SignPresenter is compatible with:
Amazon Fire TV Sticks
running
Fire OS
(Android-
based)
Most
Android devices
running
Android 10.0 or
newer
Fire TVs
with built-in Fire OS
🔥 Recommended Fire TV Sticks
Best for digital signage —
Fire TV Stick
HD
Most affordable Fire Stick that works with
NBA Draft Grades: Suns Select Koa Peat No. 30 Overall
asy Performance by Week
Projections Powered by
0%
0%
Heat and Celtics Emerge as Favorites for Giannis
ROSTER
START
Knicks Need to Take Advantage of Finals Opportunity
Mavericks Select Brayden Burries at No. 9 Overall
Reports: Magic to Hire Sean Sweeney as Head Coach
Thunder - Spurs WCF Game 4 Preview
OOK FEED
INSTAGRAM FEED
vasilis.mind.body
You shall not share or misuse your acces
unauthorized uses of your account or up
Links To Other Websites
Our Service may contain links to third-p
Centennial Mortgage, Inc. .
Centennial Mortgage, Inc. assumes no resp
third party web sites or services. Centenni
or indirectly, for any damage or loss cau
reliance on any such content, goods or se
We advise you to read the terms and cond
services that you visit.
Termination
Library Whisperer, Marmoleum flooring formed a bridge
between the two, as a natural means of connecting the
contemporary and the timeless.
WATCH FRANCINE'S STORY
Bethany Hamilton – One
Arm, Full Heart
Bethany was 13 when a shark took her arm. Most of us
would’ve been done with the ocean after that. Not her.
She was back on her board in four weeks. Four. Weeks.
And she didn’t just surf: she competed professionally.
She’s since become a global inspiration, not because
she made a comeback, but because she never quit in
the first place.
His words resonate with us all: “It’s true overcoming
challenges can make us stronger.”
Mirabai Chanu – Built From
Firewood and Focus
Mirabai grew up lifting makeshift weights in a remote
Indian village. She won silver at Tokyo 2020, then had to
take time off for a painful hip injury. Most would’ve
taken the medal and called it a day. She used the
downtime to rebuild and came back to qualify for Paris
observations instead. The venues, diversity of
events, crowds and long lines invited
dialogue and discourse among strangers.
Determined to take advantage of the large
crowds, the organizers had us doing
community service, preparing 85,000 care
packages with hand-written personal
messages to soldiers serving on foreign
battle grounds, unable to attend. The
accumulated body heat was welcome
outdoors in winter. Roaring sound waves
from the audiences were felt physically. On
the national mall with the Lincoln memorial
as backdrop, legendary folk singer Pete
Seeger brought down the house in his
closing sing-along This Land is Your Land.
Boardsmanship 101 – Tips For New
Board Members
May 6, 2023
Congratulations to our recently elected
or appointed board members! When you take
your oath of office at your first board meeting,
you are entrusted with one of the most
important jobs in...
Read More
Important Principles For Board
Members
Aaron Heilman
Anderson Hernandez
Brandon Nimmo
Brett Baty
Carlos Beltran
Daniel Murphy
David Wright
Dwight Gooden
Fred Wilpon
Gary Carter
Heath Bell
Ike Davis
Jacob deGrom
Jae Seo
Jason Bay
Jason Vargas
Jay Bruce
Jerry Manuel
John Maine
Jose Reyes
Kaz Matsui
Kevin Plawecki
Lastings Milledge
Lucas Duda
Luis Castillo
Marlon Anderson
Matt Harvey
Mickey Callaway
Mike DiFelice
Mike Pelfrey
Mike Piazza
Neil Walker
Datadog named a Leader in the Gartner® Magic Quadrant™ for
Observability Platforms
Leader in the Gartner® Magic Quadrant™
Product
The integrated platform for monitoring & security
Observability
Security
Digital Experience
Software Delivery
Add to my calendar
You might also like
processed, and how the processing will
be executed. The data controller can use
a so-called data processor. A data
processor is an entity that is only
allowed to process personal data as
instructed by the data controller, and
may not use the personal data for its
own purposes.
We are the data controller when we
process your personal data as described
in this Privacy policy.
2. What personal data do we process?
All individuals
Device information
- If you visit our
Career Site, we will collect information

§

▸ **Task directions**: Reproduce the full listing, changing every "data controller" to "controller" and leaving all other text untouched.

▸ **Reply to the task**:
SignPresenter is compatible with:
Amazon Fire TV Sticks
running
Fire OS
(Android-
based)
Most
Android devices
running
Android 10.0 or
newer
Fire TVs
with built-in Fire OS
🔥 Recommended Fire TV Sticks
Best for digital signage —
Fire TV Stick
HD
Most affordable Fire Stick that works with
NBA Draft Grades: Suns Select Koa Peat No. 30 Overall
asy Performance by Week
Projections Powered by
0%
0%
Heat and Celtics Emerge as Favorites for Giannis
ROSTER
START
Knicks Need to Take Advantage of Finals Opportunity
Mavericks Select Brayden Burries at No. 9 Overall
Reports: Magic to Hire Sean Sweeney as Head Coach
Thunder - Spurs WCF Game 4 Preview
OOK FEED
INSTAGRAM FEED
vasilis.mind.body
You shall not share or misuse your acces
unauthorized uses of your account or up
Links To Other Websites
Our Service may contain links to third-p
Centennial Mortgage, Inc. .
Centennial Mortgage, Inc. assumes no resp
third party web sites or services. Centenni
or indirectly, for any damage or loss cau
reliance on any such content, goods or se
We advise you to read the terms and cond
services that you visit.
Termination
Library Whisperer, Marmoleum flooring formed a bridge
between the two, as a natural means of connecting the
contemporary and the timeless.
WATCH FRANCINE'S STORY
Bethany Hamilton – One
Arm, Full Heart
Bethany was 13 when a shark took her arm. Most of us
would’ve been done with the ocean after that. Not her.
She was back on her board in four weeks. Four. Weeks.
And she didn’t just surf: she competed professionally.
She’s since become a global inspiration, not because
she made a comeback, but because she never quit in
the first place.
His words resonate with us all: “It’s true overcoming
challenges can make us stronger.”
Mirabai Chanu – Built From
Firewood and Focus
Mirabai grew up lifting makeshift weights in a remote
Indian village. She won silver at Tokyo 2020, then had to
take time off for a painful hip injury. Most would’ve
taken the medal and called it a day. She used the
downtime to rebuild and came back to qualify for Paris
observations instead. The venues, diversity of
events, crowds and long lines invited
dialogue and discourse among strangers.
Determined to take advantage of the large
crowds, the organizers had us doing
community service, preparing 85,000 care
packages with hand-written personal
messages to soldiers serving on foreign
battle grounds, unable to attend. The
accumulated body heat was welcome
outdoors in winter. Roaring sound waves
from the audiences were felt physically. On
the national mall with the Lincoln memorial
as backdrop, legendary folk singer Pete
Seeger brought down the house in his
closing sing-along This Land is Your Land.
Boardsmanship 101 – Tips For New
Board Members
May 6, 2023
Congratulations to our recently elected
or appointed board members! When you take
your oath of office at your first board meeting,
you are entrusted with one of the most
important jobs in...
Read More
Important Principles For Board
Members
Aaron Heilman
Anderson Hernandez
Brandon Nimmo
Brett Baty
Carlos Beltran
Daniel Murphy
David Wright
Dwight Gooden
Fred Wilpon
Gary Carter
Heath Bell
Ike Davis
Jacob deGrom
Jae Seo
Jason Bay
Jason Vargas
Jay Bruce
Jerry Manuel
John Maine
Jose Reyes
Kaz Matsui
Kevin Plawecki
Lastings Milledge
Lucas Duda
Luis Castillo
Marlon Anderson
Matt Harvey
Mickey Callaway
Mike DiFelice
Mike Pelfrey
Mike Piazza
Neil Walker
Datadog named a Leader in the Gartner® Magic Quadrant™ for
Observability Platforms
Leader in the Gartner® Magic Quadrant™
Product
The integrated platform for monitoring & security
Observability
Security
Digital Experience
Software Delivery
Add to my calendar
You might also like
processed, and how the processing will
be executed. The controller can use
a so-called data processor. A data
processor is an entity that is only
allowed to process personal data as
instructed by the controller, and
may not use the personal data for its
own purposes.
We are the controller when we
process your personal data as described
in this Privacy policy.
2. What personal data do we process?
All individuals
Device information
- If you visit our
Career Site, we will collect information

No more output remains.